**Task:** In the entries that follow, find the line containing "M 977,1930 L"; from there, copy every line exactly through the line containing "M 338,414 L 338,423 L 296,439 L 296,430 Z".

**Data excerpts:**

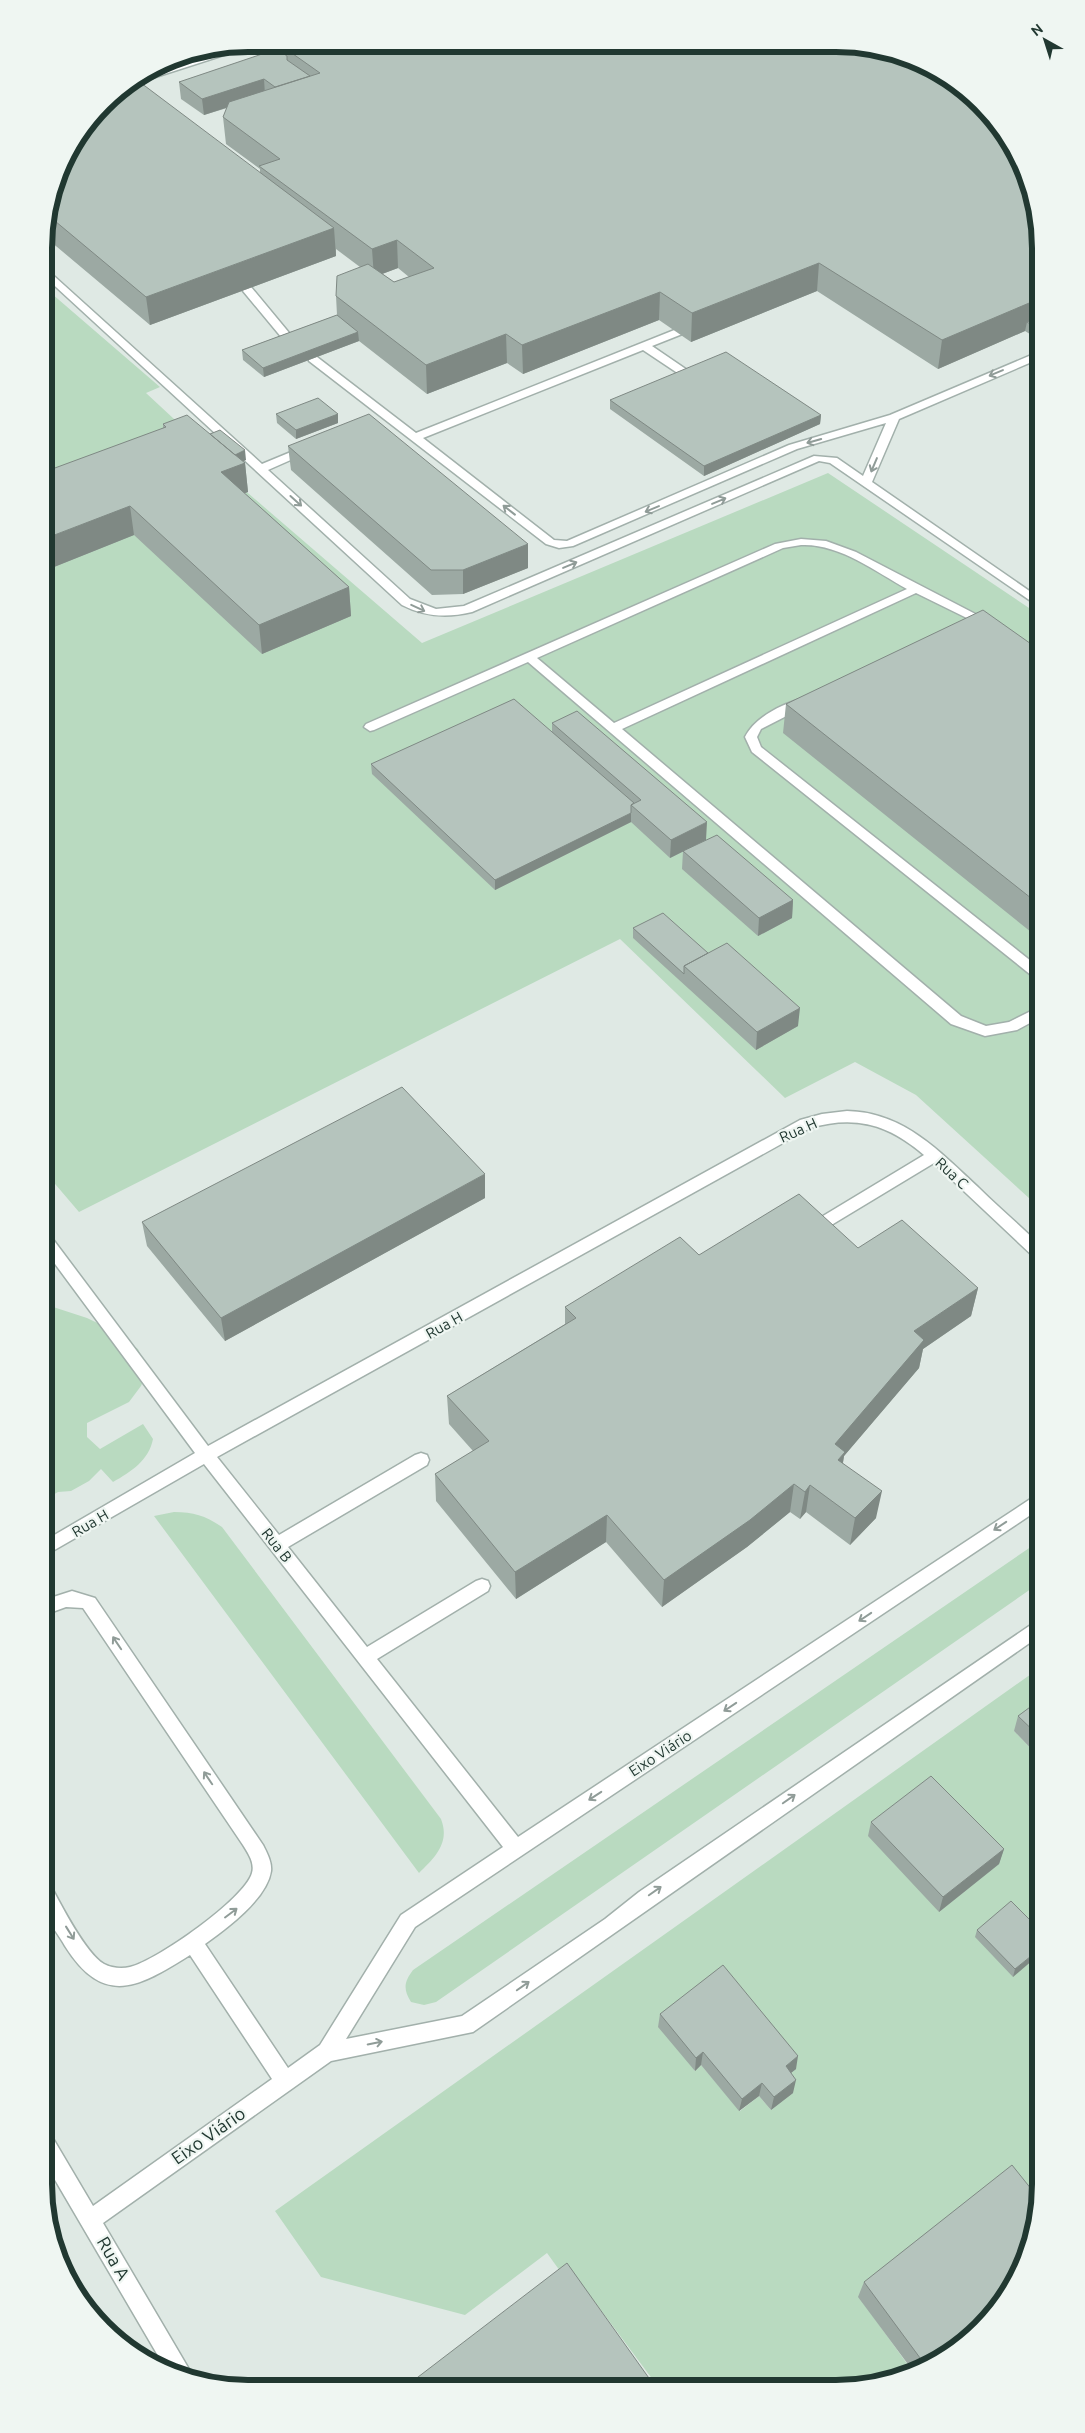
<svg xmlns="http://www.w3.org/2000/svg" width="1085" height="2433" viewBox="0 0 1085 2433" font-family="Ubuntu,sans-serif">
	<style>
		.green { fill: #b9dac0; fill-rule: evenodd }
		.lines { fill: none; stroke-linecap: round; stroke-linejoin: round }
		.minor-casing { stroke: #a2b0ab; stroke-width: 3 }
		.minor { fill: #fff; fill-rule: evenodd }
		.wall { fill: #9ca9a3; fill-rule: evenodd }
		.shaded-wall { fill: #7f8984 }
		.building { fill: #b5c4bd; stroke: #7f8984 }
		.oneway { stroke: #909c98 }
		.labels { text-anchor: middle; dominant-baseline: central; stroke-width: 4.5; stroke-linejoin: round; paint-order: stroke }
		.street-label { font-size: 15px; fill: #213831; stroke: #eff6f2 }
		.near-street-label { font-size: 18px; fill: #213831; stroke: #eff6f2 }
		.rim { fill: none; stroke: #213831; stroke-width: 6 }
	</style>
	<rect width="100%" height="100%" fill="#dfe9e4"/>
	<!-- green -->
	<path class="green" d="M 44,287 L 160,387 L 146,393 L 188,432 L 191,444 L 422,643 L 828,473 L 1041,616 L 1041,1209 L 916,1095 L 855,1062 L 785,1098 L 620,939 L 79,1212 L 44,1171 Z
		M 44,1304 L 87,1318 L 112,1330 L 138,1349 L 148,1371 L 141,1386 L 129,1402 L 87,1423 L 87,1437 L 100,1449 L 143,1424 L 153,1439 C 149,1460 131,1472 113,1482 L 101,1469 L 89,1481 L 71,1491 L 58,1492 L 44,1500 Z
		M 174,1512 C 194,1512 206,1516 222,1527 L 441,1819 C 450,1842 436,1857 419,1873 L 154,1516 Z
		M 1041,1540 L 1041,1582 L 436,2002 L 424,2005 L 411,2002 C 403,1989 404,1982 413,1970 Z
		M 1041,1667 L 1041,1710 L 1014,1731 L 1041,1759 L 1041,2198 L 1036,2220 L 859,2297 L 913,2372 L 890,2382 L 837,2389 L 659,2388 L 568,2266 L 560,2271 L 547,2253 L 465,2315 L 321,2277 L 275,2211 ZM 721,1979 L 790,2095 L 771,2110 L 759,2096 L 740,2111 L 701,2065 L 694,2071 Z"/>
	<g class="lines">
		<defs>
			<path id="minor" d="M 248,44 L 258,44 L 140,82 L 134,82 L 146,74 Z
				M 44,267 L 262,464 L 303,447 L 311,447 L 311,451 L 268,470 L 410,599 L 436,609 L 464,606 L 814,456 L 837,458 L 863,476 L 886,423 L 797,449 L 573,546 L 559,548 L 546,544 L 309,361 L 309,357 L 317,357 L 416,433 L 692,323 L 700,323 L 700,327 L 652,346 L 693,374 L 693,378 L 685,378 L 643,350 L 423,438 L 554,540 L 567,541 L 789,445 L 890,415 L 1041,351 L 1041,358 L 899,419 L 872,482 L 1041,599 L 1041,608 L 830,463 L 819,461 L 472,612 C 447,618 425,617 402,605 L 44,276 Z
				M 247,286 L 251,287 L 295,340 L 295,344 L 287,344 L 243,291 L 242,289 Z
				M 801,539 L 826,541 L 856,552 L 985,619 L 979,623 L 975,622 L 916,593 L 622,729 L 961,1016 L 986,1026 L 1009,1022 L 1041,1006 L 1041,1017 L 1017,1030 L 985,1036 L 951,1024 L 528,662 L 374,730 L 370,731 L 364,727 L 366,724 L 775,544 ZM 801,545 C 838,543 875,571 907,589 L 614,723 L 537,658 L 783,548 Z
				M 804,698 L 808,699 L 810,702 L 808,705 L 761,729 L 757,737 L 761,747 L 1041,969 L 1041,981 L 1036,979 L 752,752 L 745,737 C 755,717 782,704 804,698 Z
				M 847,1111 C 904,1112 940,1152 979,1188 C 999,1208 1021,1226 1041,1246 L 1041,1261 L 1036,1259 L 934,1163 L 833,1224 L 823,1224 L 820,1220 L 823,1216 L 924,1155 C 888,1124 855,1115 810,1128 L 217,1457 L 279,1535 L 415,1455 L 421,1453 L 427,1455 L 429,1460 L 427,1465 L 288,1547 L 367,1647 L 476,1581 L 482,1579 L 488,1581 L 490,1586 L 488,1591 L 377,1659 L 518,1837 L 1041,1492 L 1041,1508 L 415,1927 L 346,2039 L 462,2016 L 605,1919 L 639,1892 L 1041,1618 L 1041,1635 L 473,2032 L 331,2061 L 103,2223 L 193,2376 L 191,2379 L 167,2371 L 44,2161 L 44,2132 L 51,2135 L 93,2206 L 272,2079 L 190,1955 C 139,1987 104,2008 65,1946 C 59,1935 48,1922 44,1910 C 42,1902 44,1891 44,1883 L 51,1886 C 61,1905 86,1954 104,1964 C 111,1968 122,1969 130,1967 C 156,1961 245,1899 252,1873 C 255,1863 248,1853 243,1845 L 83,1608 L 66,1607 L 44,1615 L 44,1600 L 72,1591 L 95,1598 L 263,1845 C 267,1853 272,1862 271,1871 C 267,1899 226,1929 205,1944 L 288,2068 L 320,2045 L 401,1915 L 503,1847 L 204,1464 L 44,1556 L 44,1541 L 195,1453 L 44,1249 L 44,1232 L 49,1234 L 208,1446 L 800,1120 L 822,1114 Z"/>
		</defs>
		<!-- minor casing -->
		<use href="#minor" class="minor-casing"/>
		<!-- minor -->
		<use href="#minor" class="minor"/>
	</g>
	<!-- wall -->
	<path class="wall" d="M 286,49 L 1041,248 L 1041,341 L 1025,331 L 938,369 L 817,291 L 691,342 L 659,320 L 523,374 L 507,363 L 427,394 L 359,341 L 264,377 L 243,360 L 242,350 L 337,315 L 336,296 L 360,267 L 336,249 L 336,256 L 150,325 L 44,236 L 44,235 L 65,158 L 260,172 L 260,169 L 226,144 L 223,117 L 227,108 L 204,115 L 181,99 L 179,82 L 287,56 ZM 398,268 L 409,277 L 394,282 L 382,274 Z
		M 610,400 L 821,415 L 820,424 L 704,476 L 610,409 Z
		M 276,414 L 338,414 L 338,423 L 296,439 L 277,423 Z
		M 163,424 L 210,434 L 246,460 L 243,461 L 245,463 L 248,492 L 244,493 L 349,587 L 351,616 L 262,654 L 134,535 L 44,571 L 163,428 Z
		M 288,446 L 528,544 L 528,568 L 463,594 L 432,595 L 291,470 Z
		M 1041,651 L 1041,940 L 783,733 L 786,704 Z
		M 552,723 L 706,840 L 670,858 L 631,822 L 495,890 L 372,774 L 371,764 L 552,732 Z
		M 683,851 L 793,900 L 792,918 L 758,936 L 682,869 Z
		M 633,928 L 708,953 L 798,1026 L 756,1050 L 633,938 Z
		M 485,1198 L 225,1341 L 147,1246 L 142,1222 Z
		M 858,1248 L 978,1288 L 971,1316 L 923,1349 L 919,1368 L 844,1456 L 843,1463 L 876,1518 L 850,1545 L 806,1512 L 800,1519 L 790,1512 L 747,1547 L 662,1607 L 606,1542 L 516,1599 L 436,1501 L 435,1474 L 473,1451 L 449,1424 L 447,1396 L 565,1324 L 565,1307 L 699,1255 Z
		M 1041,1699 L 1041,1759 L 1014,1731 L 1018,1716 Z
		M 871,1822 L 1004,1849 L 999,1864 L 939,1912 L 868,1836 Z
		M 977,1930 L 1041,1931 L 1013,1977 L 975,1937 Z
		M 660,2014 L 796,2069 L 791,2073 L 793,2093 L 771,2110 L 759,2096 L 739,2111 L 701,2065 L 695,2071 L 658,2027 Z
		M 864,2282 L 950,2355 L 913,2371 L 858,2297 Z"/>
	<!-- shaded-wall -->
	<path class="shaded-wall" d="M 264,79 L 265,95 L 204,115 L 202,99 Z
		M 334,228 L 336,256 L 150,325 L 146,297 Z
		M 397,240 L 398,268 L 374,277 L 372,249 Z
		M 819,263 L 817,291 L 691,342 L 692,313 Z
		M 660,292 L 659,320 L 523,374 L 522,345 Z
		M 1041,298 L 1041,324 L 1027,322 L 1025,331 L 938,369 L 942,340 Z
		M 358,332 L 359,341 L 264,377 L 263,368 Z
		M 506,334 L 507,363 L 427,394 L 426,365 Z
		M 338,414 L 338,423 L 296,439 L 296,430 Z
		M 821,415 L 820,424 L 704,476 L 704,466 Z
		M 245,450 L 246,460 L 221,470 L 220,461 Z
		M 245,463 L 248,492 L 224,501 L 221,472 Z
		M 130,506 L 134,535 L 44,571 L 44,539 Z
		M 528,544 L 528,568 L 463,594 L 463,570 Z
		M 349,587 L 351,616 L 262,654 L 259,625 Z
		M 631,813 L 631,822 L 495,890 L 495,880 Z
		M 707,822 L 706,840 L 670,858 L 671,840 Z
		M 793,900 L 792,918 L 758,936 L 759,918 Z
		M 800,1008 L 798,1026 L 756,1050 L 757,1032 Z
		M 485,1174 L 485,1198 L 225,1341 L 221,1318 Z
		M 978,1288 L 971,1316 L 923,1349 L 919,1368 L 844,1456 L 840,1479 L 835,1444 L 914,1331 Z
		M 794,1484 L 790,1512 L 747,1547 L 662,1607 L 664,1580 Z
		M 810,1485 L 806,1512 L 800,1519 L 805,1492 Z
		M 882,1491 L 876,1518 L 850,1545 L 855,1518 Z
		M 607,1515 L 606,1542 L 516,1599 L 515,1572 Z
		M 1004,1849 L 999,1864 L 939,1912 L 943,1897 Z
		M 1041,1948 L 1041,1953 L 1013,1977 L 1015,1969 Z
		M 703,2052 L 701,2065 L 695,2071 L 696,2058 Z
		M 798,2056 L 796,2069 L 783,2079 L 786,2066 Z
		M 796,2080 L 793,2093 L 771,2110 L 774,2097 Z
		M 762,2083 L 759,2096 L 739,2111 L 742,2099 Z"/>
	<!-- building -->
	<path class="building" d="M 303,44 L 876,48 L 927,65 L 972,95 L 1014,146 L 1034,195 L 1041,248 L 1041,298 L 942,340 L 819,263 L 692,313 L 660,292 L 522,345 L 506,334 L 426,365 L 336,296 L 337,276 L 368,264 L 394,282 L 434,268 L 397,240 L 372,249 L 259,166 L 280,159 L 223,117 L 229,102 L 320,73 L 286,49 Z
		M 277,49 L 287,56 L 287,60 L 310,76 L 275,87 L 264,79 L 202,99 L 179,82 Z
		M 137,80 L 334,228 L 146,297 L 49,216 L 65,158 L 113,95 Z
		M 337,315 L 358,332 L 263,368 L 242,350 Z
		M 1041,316 L 1041,331 L 1027,322 Z
		M 726,352 L 821,415 L 704,466 L 610,400 Z
		M 318,398 L 338,414 L 296,430 L 276,414 Z
		M 369,414 L 528,544 L 463,570 L 431,570 L 288,446 Z
		M 187,415 L 245,463 L 221,472 L 349,587 L 259,625 L 130,506 L 44,539 L 44,472 L 166,427 L 163,424 Z
		M 220,430 L 245,450 L 235,455 L 210,434 Z
		M 983,610 L 1041,651 L 1041,906 L 786,704 Z
		M 514,699 L 634,803 L 631,805 L 631,813 L 495,880 L 371,764 Z
		M 577,711 L 707,822 L 671,840 L 631,805 L 641,800 L 552,723 Z
		M 717,835 L 793,900 L 759,918 L 683,851 Z
		M 663,913 L 708,953 L 684,966 L 684,974 L 633,928 Z
		M 727,943 L 800,1008 L 757,1032 L 684,966 Z
		M 402,1087 L 485,1174 L 221,1318 L 142,1222 Z
		M 799,1194 L 858,1248 L 902,1220 L 978,1288 L 914,1331 L 924,1340 L 835,1444 L 845,1452 L 838,1460 L 882,1491 L 855,1518 L 810,1485 L 805,1492 L 794,1484 L 750,1520 L 664,1580 L 607,1515 L 515,1572 L 435,1474 L 489,1441 L 447,1396 L 576,1318 L 565,1307 L 680,1237 L 699,1255 Z
		M 1041,1699 L 1041,1738 L 1018,1716 Z
		M 931,1776 L 1004,1849 L 943,1897 L 871,1822 Z
		M 1011,1901 L 1041,1931 L 1041,1948 L 1015,1969 L 977,1930 Z
		M 723,1965 L 798,2056 L 786,2066 L 796,2080 L 774,2097 L 762,2083 L 742,2099 L 703,2052 L 696,2058 L 660,2014 Z
		M 1012,2165 L 1040,2200 L 1026,2263 L 999,2309 L 950,2355 L 926,2366 L 864,2282 Z
		M 567,2263 L 656,2388 L 405,2387 Z"/>
	<!-- one-way arrows -->
	<defs><path id="oneway-shaft" d="M-6 0H5M1.5-3L5.5 0L1.5 3" fill="none" stroke-width="1.6" stroke-linecap="round" stroke-linejoin="round" transform="scale(1.25)"/></defs>
	<g class="oneway">
		<use href="#oneway-shaft" transform="translate(996 373) rotate(157)"/>
		<use href="#oneway-shaft" transform="translate(814 441) rotate(164)"/>
		<use href="#oneway-shaft" transform="translate(874 465) rotate(113)"/>
		<use href="#oneway-shaft" transform="translate(296 501) rotate(42)"/>
		<use href="#oneway-shaft" transform="translate(719 501) rotate(-23)"/>
		<use href="#oneway-shaft" transform="translate(652 509) rotate(157)"/>
		<use href="#oneway-shaft" transform="translate(509 510) rotate(-142)"/>
		<use href="#oneway-shaft" transform="translate(570 565) rotate(-23)"/>
		<use href="#oneway-shaft" transform="translate(418 608) rotate(25)"/>
		<use href="#oneway-shaft" transform="translate(1000 1526) rotate(146)"/>
		<use href="#oneway-shaft" transform="translate(865 1617) rotate(146)"/>
		<use href="#oneway-shaft" transform="translate(117 1643) rotate(-124)"/>
		<use href="#oneway-shaft" transform="translate(730 1707) rotate(146)"/>
		<use href="#oneway-shaft" transform="translate(208 1778) rotate(-124)"/>
		<use href="#oneway-shaft" transform="translate(595 1796) rotate(147)"/>
		<use href="#oneway-shaft" transform="translate(789 1799) rotate(-35)"/>
		<use href="#oneway-shaft" transform="translate(655 1891) rotate(-35)"/>
		<use href="#oneway-shaft" transform="translate(231 1913) rotate(-37)"/>
		<use href="#oneway-shaft" transform="translate(70 1933) rotate(58)"/>
		<use href="#oneway-shaft" transform="translate(523 1986) rotate(-35)"/>
		<use href="#oneway-shaft" transform="translate(375 2043) rotate(-11)"/>
	</g>
	<g class="labels">
		<!-- street labels -->
		<g class="street-label">
			<text transform="translate(798 1130) rotate(-24)">Rua H</text>
			<text transform="translate(952 1173) rotate(43)">Rua C</text>
			<text transform="translate(444 1325) rotate(-29)">Rua H</text>
			<text transform="translate(90 1523) rotate(-30)">Rua H</text>
			<text transform="translate(277 1545) rotate(52)">Rua B</text>
			<text transform="translate(660 1753) rotate(-33)">Eixo Viário</text>
		</g>
		<!-- near-street labels -->
		<g class="near-street-label">
			<text transform="translate(208 2135) rotate(-35)">Eixo Viário</text>
			<text transform="translate(114 2258) rotate(60)">Rua A</text>
		</g>
	</g>
	<!-- crop -->
	<path d="M0 0H1085V2433H0ZM248 52H836A196 196 0 0 1 1032 248V2184A196 196 0 0 1 836 2380H248A196 196 0 0 1 52 2184V248A196 196 0 0 1 248 52Z" fill="#eff6f2" fill-rule="evenodd"/>
	<path class="rim" d="M248 52H836A196 196 0 0 1 1032 248V2184A196 196 0 0 1 836 2380H248A196 196 0 0 1 52 2184V248A196 196 0 0 1 248 52Z"/>
	<!-- north arrow -->
	<g transform="translate(1045 40) rotate(321)" stroke="#eff6f2" stroke-width="4" paint-order="stroke">
	<path d="M0-4L9 19L0 12L-9 19Z" fill="#213831"/>
	<text y="-8" font-size="14" font-weight="bold" text-anchor="middle" fill="#213831">N</text>
	</g>
</svg>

**Result:**
		M 977,1930 L 1041,1931 L 1013,1977 L 975,1937 Z
		M 660,2014 L 796,2069 L 791,2073 L 793,2093 L 771,2110 L 759,2096 L 739,2111 L 701,2065 L 695,2071 L 658,2027 Z
		M 864,2282 L 950,2355 L 913,2371 L 858,2297 Z"/>
	<!-- shaded-wall -->
	<path class="shaded-wall" d="M 264,79 L 265,95 L 204,115 L 202,99 Z
		M 334,228 L 336,256 L 150,325 L 146,297 Z
		M 397,240 L 398,268 L 374,277 L 372,249 Z
		M 819,263 L 817,291 L 691,342 L 692,313 Z
		M 660,292 L 659,320 L 523,374 L 522,345 Z
		M 1041,298 L 1041,324 L 1027,322 L 1025,331 L 938,369 L 942,340 Z
		M 358,332 L 359,341 L 264,377 L 263,368 Z
		M 506,334 L 507,363 L 427,394 L 426,365 Z
		M 338,414 L 338,423 L 296,439 L 296,430 Z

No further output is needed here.